The hospital executive’s argument is most vulnerable to which one of the following objections?
The argument confuses the causes of a problem with the appropriate solutions to that problem.
The argument relies on the testimony of experts whose expertise is not shown to be sufficiently broad to support their general claim.
The argument assumes that a correlation between two phenomena is evidence that one is the cause of the other.
The argument draws a general conclusion about a group based on data about an unrepresentative sample of that group.
The argument infers that a property belonging to large institutions belongs to all institutions.
This question was tricky for me. It’s rare this happens, but I didn’t notice the flaw on first reading. I knew something was wrong, but I just couldn’t put my finger on what. This happens. The way to approach these questions is to go through the answer choices and reflect as you do.

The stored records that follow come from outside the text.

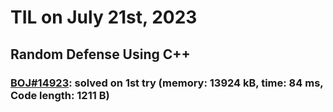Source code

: # **TIL on July 21st, 2023**

## Random Defense Using C++
### [BOJ#14923](/Problem%20Solving/boj/random%20defense/14923-07-21-2023.cpp): solved on 1st try (memory: 13924 kB, time: 84 ms, Code length: 1211 B)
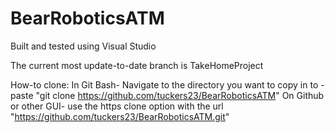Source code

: # BearRoboticsATM
Built and tested using Visual Studio

The current most update-to-date branch is TakeHomeProject

How-to clone:
In Git Bash- Navigate to the directory you want to copy in to
           - paste "git clone https://github.com/tuckers23/BearRoboticsATM"
On Github or other GUI- use the https clone option with the url "https://github.com/tuckers23/BearRoboticsATM.git"
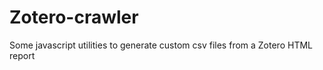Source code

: Zotero-crawler
==============

Some javascript utilities to generate custom csv files from a Zotero HTML report
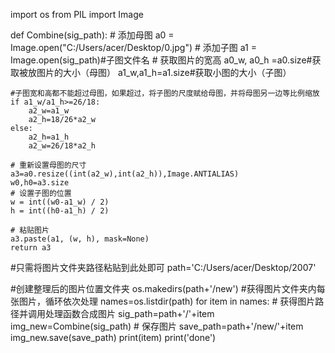 
import os
from PIL import Image

def Combine(sig_path):
    # 添加母图
    a0 = Image.open("C:/Users/acer/Desktop/0.jpg")
    # 添加子图
    a1 = Image.open(sig_path)#子图文件名
    # 获取图片的宽高
    a0_w, a0_h =a0.size#获取被放图片的大小（母图）
    a1_w,a1_h=a1.size#获取小图的大小（子图）
    
    #子图宽和高都不能超过母图，如果超过，将子图的尺度赋给母图，并将母图另一边等比例缩放
    if a1_w/a1_h>=26/18:
        a2_w=a1_w
        a2_h=18/26*a2_w
    else:
        a2_h=a1_h    
        a2_w=26/18*a2_h
           
    # 重新设置母图的尺寸
    a3=a0.resize((int(a2_w),int(a2_h)),Image.ANTIALIAS)
    w0,h0=a3.size
    # 设置子图的位置
    w = int((w0-a1_w) / 2)
    h = int((h0-a1_h) / 2)
    
    # 粘贴图片
    a3.paste(a1, (w, h), mask=None)
    return a3


#只需将图片文件夹路径粘贴到此处即可
path='C:/Users/acer/Desktop/2007'


#创建整理后的图片位置文件夹
os.makedirs(path+'/new')
#获得图片文件夹内每张图片，循环依次处理
names=os.listdir(path)
for item in names:
    # 获得图片路径并调用处理函数合成图片
    sig_path=path+'/'+item
    img_new=Combine(sig_path)
    # 保存图片
    save_path=path+'/new/'+item
    img_new.save(save_path)
    print(item)
print('done')

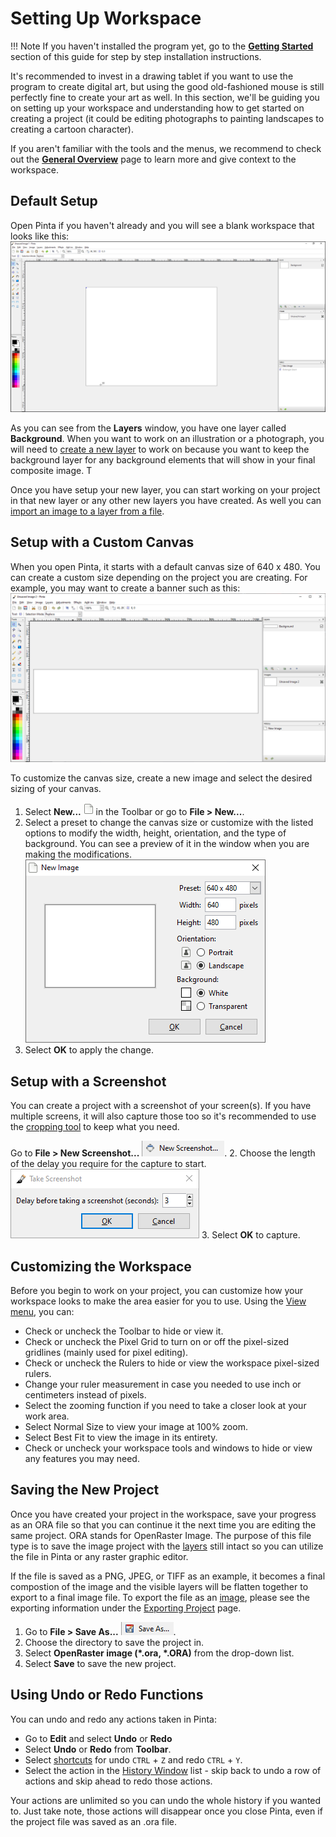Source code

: # __Setting Up Workspace__ #

!!! Note
    If you haven't installed the program yet, go to the [**Getting Started**](start.md) section of this guide for step by step installation instructions.

It's recommended to invest in a drawing tablet if you want to use the program to create digital art, but using the good old-fashioned mouse is still perfectly fine to create your art as well. In this section, we'll be guiding you on setting up your workspace and understanding how to get started on creating a project (it could be editing photographs to painting landscapes to creating a cartoon character).

If you aren't familiar with the tools and the menus, we recommend to check out the [__General Overview__](overview.md) page to learn more and give context to the workspace.

## __Default Setup__ ##

Open Pinta if you haven't already and you will see a blank workspace that looks like this:  
![workspace](img/setup/workspace.png)

As you can see from the **Layers** window, you have one layer called __Background__. When you want to work on an illustration or a photograph, you will need to [create a new layer](layers.md) to work on because you want to keep the background layer for any background elements that will show in your final composite image. T

Once you have setup your new layer, you can start working on your project in that new layer or any other new layers you have created. As well you can [import an image to a layer from a file](layers.md#import-file-into-layer).

## __Setup with a Custom Canvas__ ##

When you open Pinta, it starts with a default canvas size of 640 x 480. You can create a custom size depending on the project you are creating. For example, you may want to create a banner such as this:
![canvas](img/setup/canvas.png)

To customize the canvas size, create a new image and select the desired sizing of your canvas.

1. Select __New...__ ![new](img/setup/new.png) in the Toolbar or go to **File > New...**.
2. Select a preset to change the canvas size or customize with the listed options to modify the width, height, orientation, and the type of background. You can see a preview of it in the window when you are making the modifications.  
![canvas change](img/setup/canvaschange.png)
3. Select __OK__ to apply the change.

## __Setup with a Screenshot__ ##

You can create a project with a screenshot of your screen(s). If you have multiple screens, it will also capture those too so it's recommended to use the [cropping tool](crop.md) to keep what you need.

Go to **File > New Screenshot...** ![screenshot](img/setup/screenshot.png).
2. Choose the length of the delay you require for the capture to start.  
![capture](img/setup/capture.png)
3. Select __OK__ to capture.  

## __Customizing the Workspace__ ##

Before you begin to work on your project, you can customize how your workspace looks to make the area easier for you to use. Using the [View menu](overview.md#Menu-Bar-Features), you can:
- Check or uncheck the Toolbar to hide or view it.
- Check or uncheck the Pixel Grid to turn on or off the pixel-sized gridlines (mainly used for pixel editing).
- Check or uncheck the Rulers to hide or view the workspace pixel-sized rulers.
- Change your ruler measurement in case you needed to use inch or centimeters instead of pixels.
- Select the zooming function if you need to take a closer look at your work area.
- Select Normal Size to view your image at 100% zoom.
- Select Best Fit to view the image in its entirety.
- Check or uncheck your workspace tools and windows to hide or view any features you may need.

## __Saving the New Project__ ##

Once you have created your project in the workspace, save your progress as an ORA file so that you can continue it the next time you are editing the same project. ORA stands for OpenRaster Image. The purpose of this file type is to save the image project with the [layers](concept.md#layers) still intact so you can utilize the file in Pinta or any raster graphic editor. 

If the file is saved as a PNG, JPEG, or TIFF as an example, it becomes a final compostion of the image and the visible layers will be flatten together to export to a final image file. To export the file as an [image](concept.md#image), please see the exporting information under the [Exporting Project](exportoverview.md) page.

1. Go to **File > Save As...** ![save as](img/setup/saveas.png).
2. Choose the directory to save the project in.
3. Select __OpenRaster image (*.ora, *.ORA)__ from the drop-down list.
4. Select __Save__ to save the new project.

## __Using Undo or Redo Functions__ ##

You can undo and redo any actions taken in Pinta:
- Go to **Edit** and select **Undo** or **Redo**
- Select **Undo** or **Redo** from **Toolbar**.
- Select [shortcuts](shortcuts.md) for undo `CTRL` + `Z` and redo `CTRL` + `Y`.
- Select the action in the [History Window](overview.md) list - skip back to undo a row of actions and skip ahead to redo those actions. 

Your actions are unlimited so you can undo the whole history if you wanted to. Just take note, those actions will disappear once you close Pinta, even if the project file was saved as an .ora file.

Ask yourself, “did the passage do this?” If yes, “is this a flaw?”
A. The argument doesn’t “confuse” causes and solutions. The cause is hackers, presumably, though no cause for confidential data security is actually discussed.
B. Yep. I didn’t notice it the first time, but this has to be it. What are computer experts doing making claims about the threats to large institutions, broadly? Maybe the biggest threat from a technological standpoint is unauthorized access to data. Nevertheless, how can these computer experts weigh in on whether that’s a bigger threat, in general, than, say, access to funds? They can’t. They should stick to their own field and qualify their statements.
C. There aren’t any claims regarding either correlation or causation in this passage.
D. No. The author concludes regarding a specific hospital and what that hospital should do. The justification for this conclusion is a general conclusion made by computer experts.
E. No. The author never says, “since large institutions face this threat, all institutions, small, medium, and large, must face this threat.”
The answer is B because it represents a flaw and is the only answer choice that accurately characterizes something the passage did.